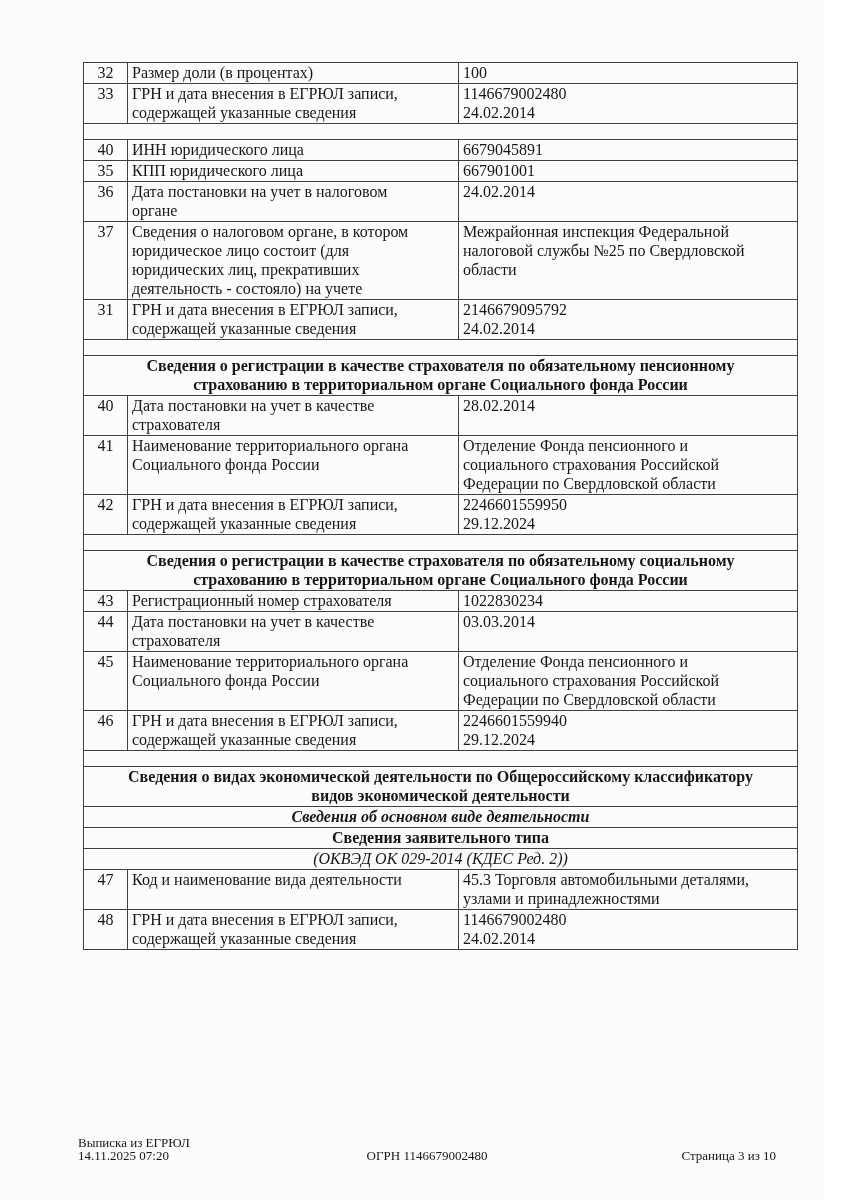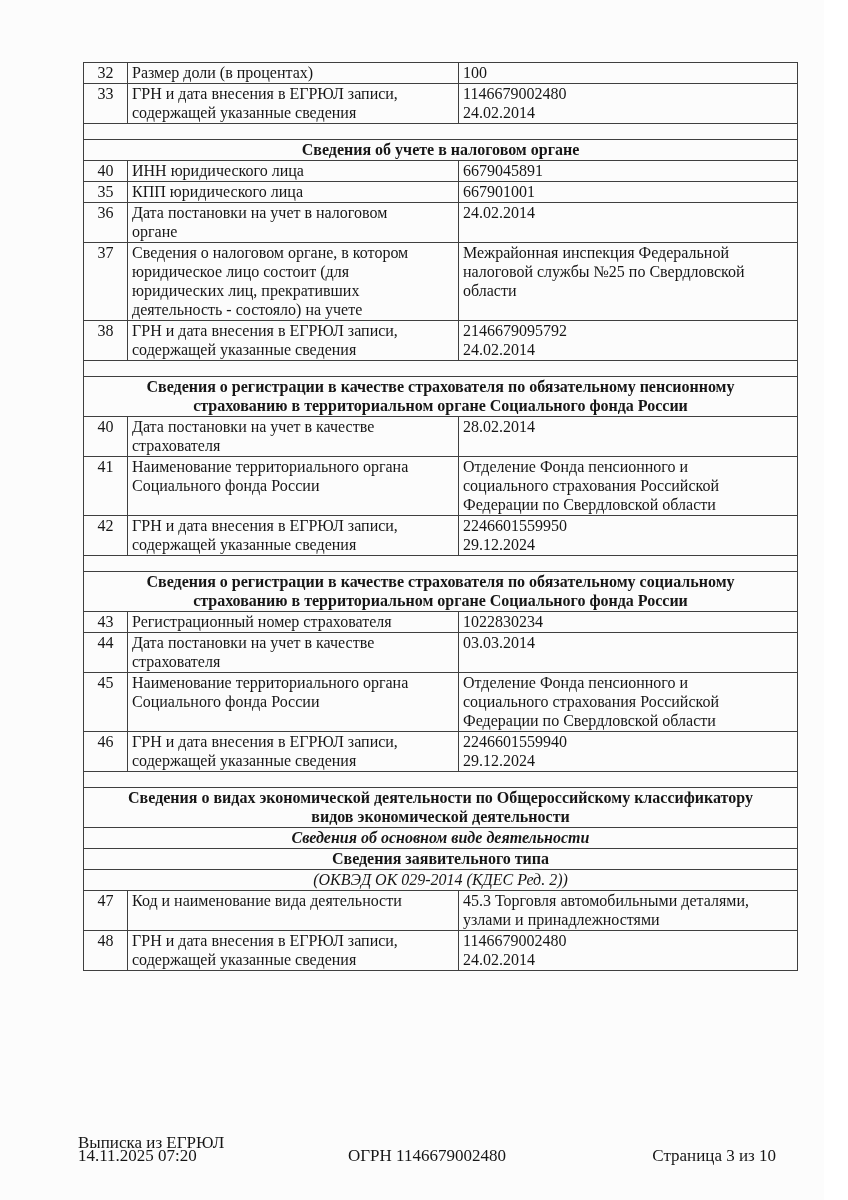--- a/index.html
+++ b/index.html
@@ -76,9 +76,6 @@
           <td colspan="3" class="spacer"></td>
         </tr>
         <tr>
-          <td colspan="3" class="section bold">Сведения об учете в налоговом органе</td>
-        </tr>
-        <tr>
           <td class="num">40</td>
           <td class="label">ИНН юридического лица</td>
           <td class="value">6679045891</td>

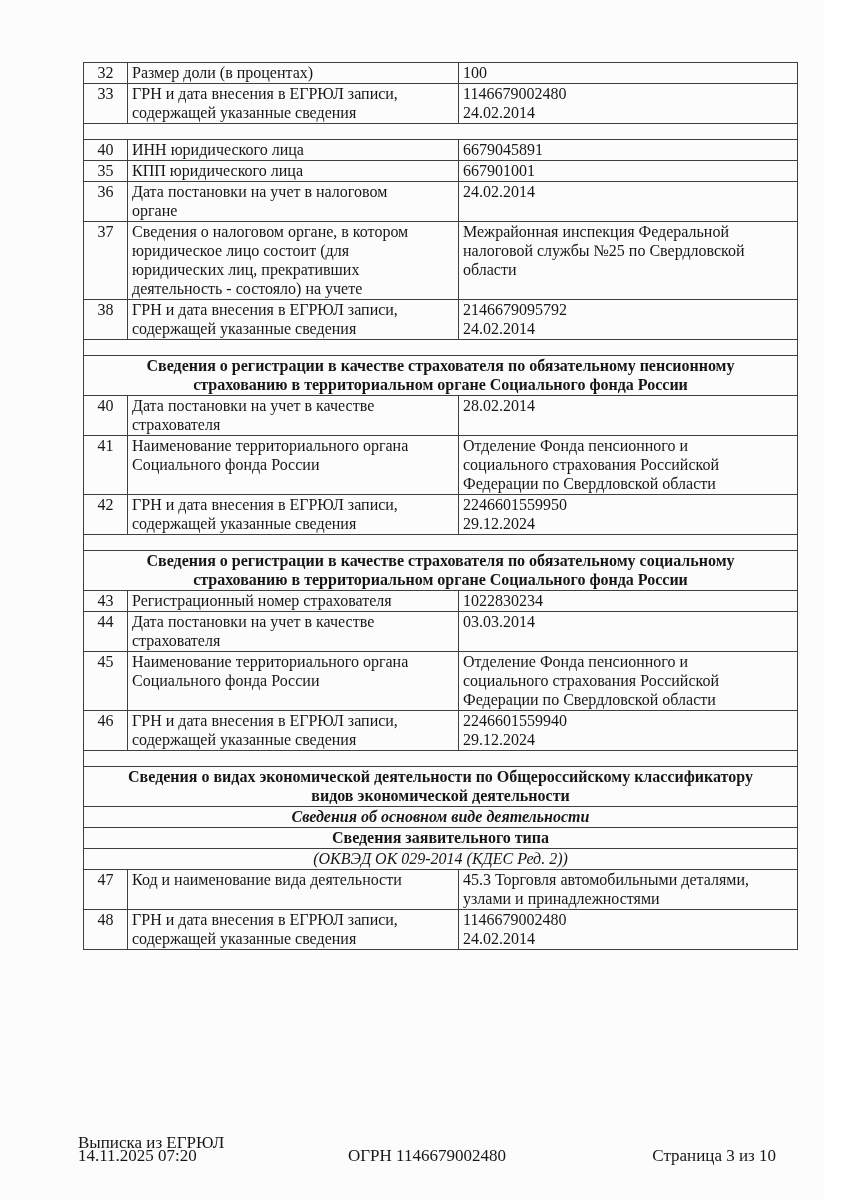--- a/index.html
+++ b/index.html
@@ -102,7 +102,7 @@
 области</td>
         </tr>
         <tr>
-          <td class="num">38</td>
+          <td class="num">31</td>
           <td class="label">ГРН и дата внесения в ЕГРЮЛ записи,
 содержащей указанные сведения</td>
           <td class="value">2146679095792

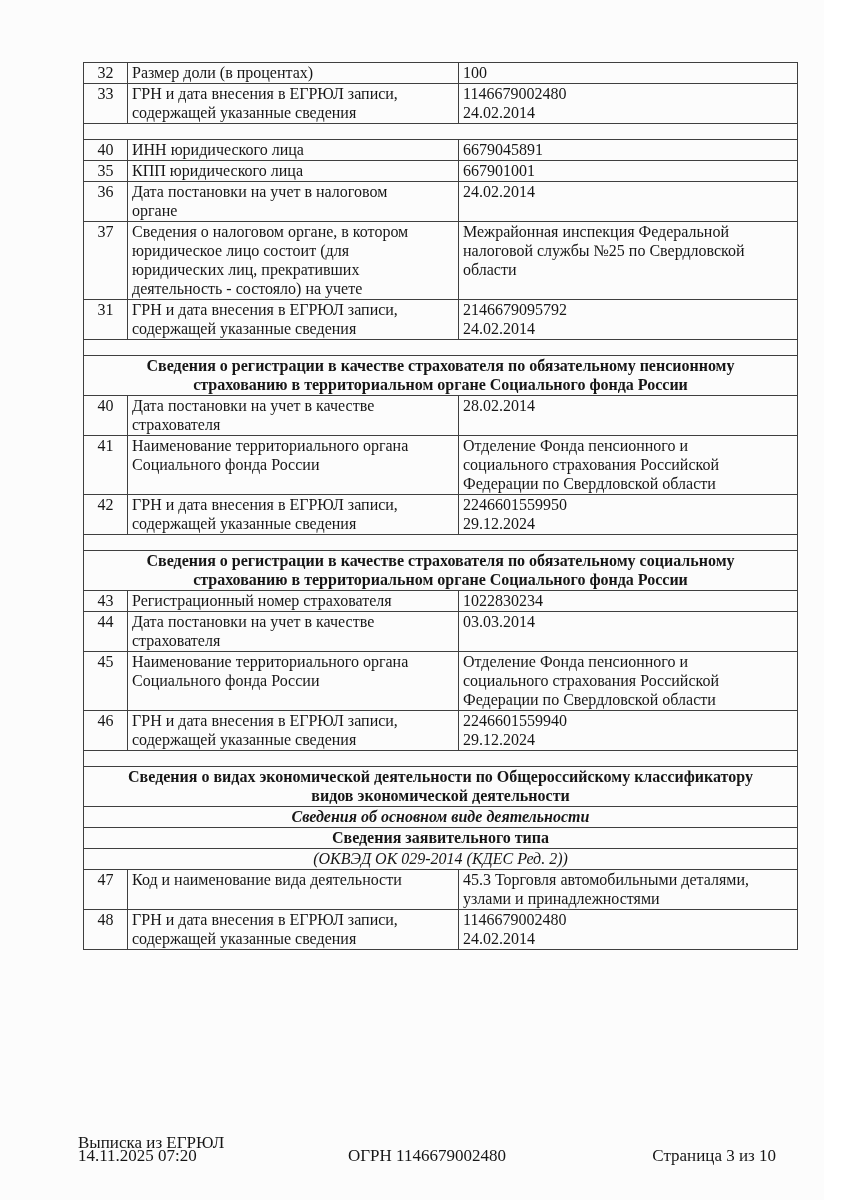--- a/index.html
+++ b/index.html
@@ -41,7 +41,7 @@
     top: 1136px;
     display: flex;
     align-items: flex-end;
-    font-size: 17px;
+    font-size: 13px;
     line-height: 13px;
   }
   .footer .f-left   { flex: 1; text-align: left; }

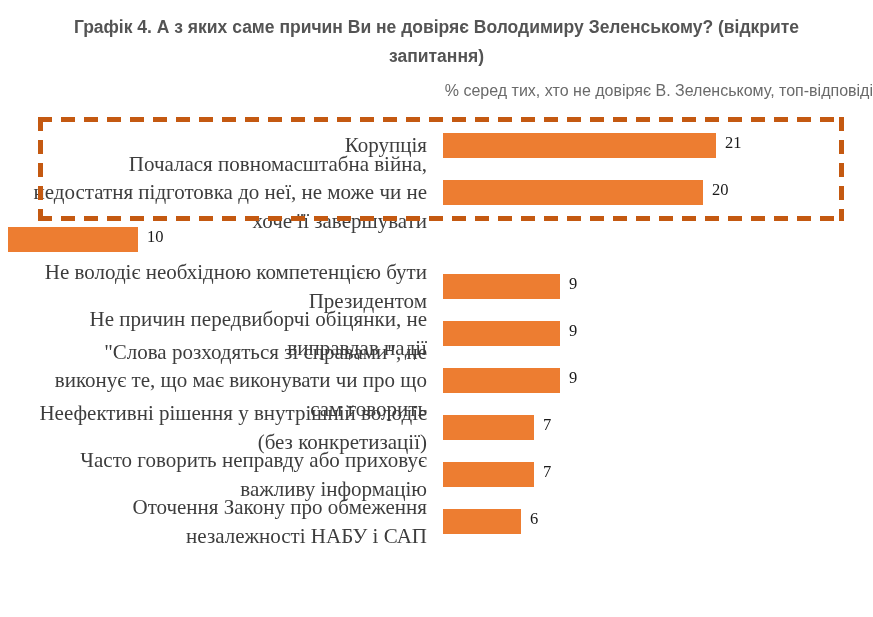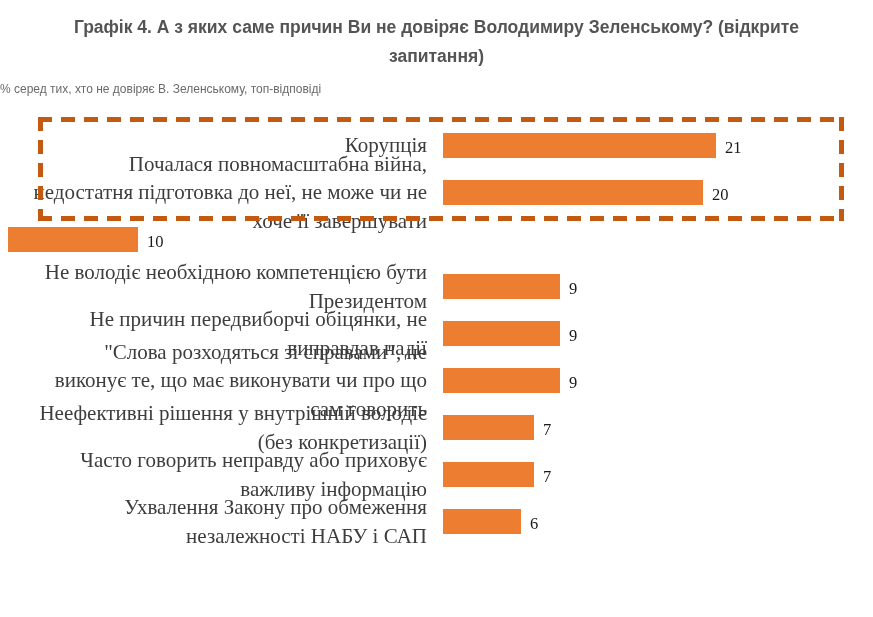--- a/index.html
+++ b/index.html
@@ -31,8 +31,8 @@
   }
   .subtitle{
     margin:11px auto 11px;
-    text-align:left;
-    font-size:12px;
+    text-align:right;
+    font-size:16px;
     color:var(--subtitle);
   }
   .chart{

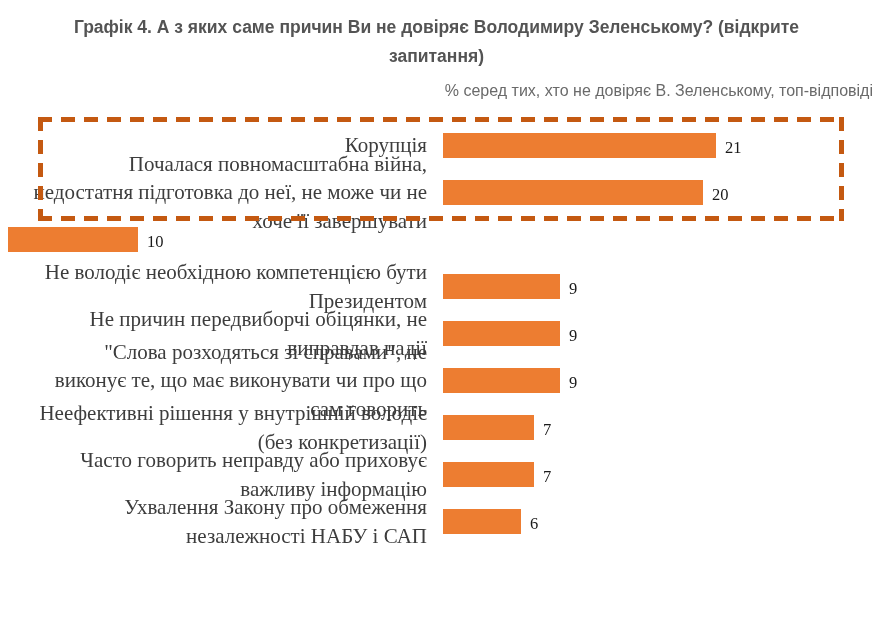--- a/index.html
+++ b/index.html
@@ -56,7 +56,7 @@
   .bar-wrap{
     flex:1;
     display:flex;
-    align-items:flex-end;
+    align-items:flex-start;
     padding-left:8px;
   }
   .bar{

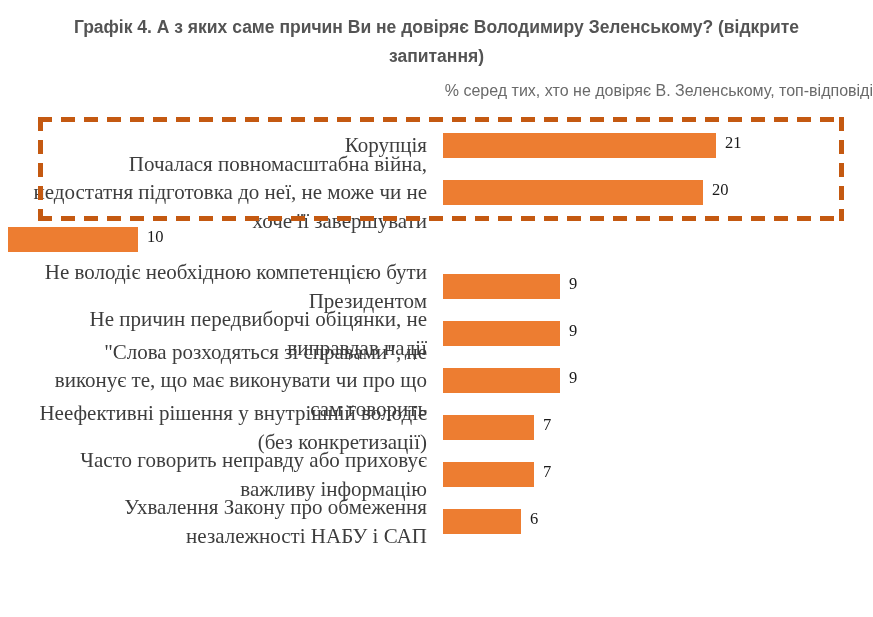--- a/index.html
+++ b/index.html
@@ -151,7 +151,7 @@
         </div>
       </div>
       <div class="row">
-        <div class="cat-label">Ухвалення Закону про обмеження незалежності НАБУ і САП</div>
+        <div class="cat-label">Оточення Закону про обмеження незалежності НАБУ і САП</div>
         <div class="bar-wrap">
           <div class="bar" style="width: 78px;"></div>
           <div class="value-label">6</div>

#####

▶ [WHAT YOU ARE ASKED TO DO]:
Copy out all lines above holding "обмеження".

▶ [REPLY]:
-        <div class="cat-label">Ухвалення Закону про обмеження незалежності НАБУ і САП</div>
+        <div class="cat-label">Оточення Закону про обмеження незалежності НАБУ і САП</div>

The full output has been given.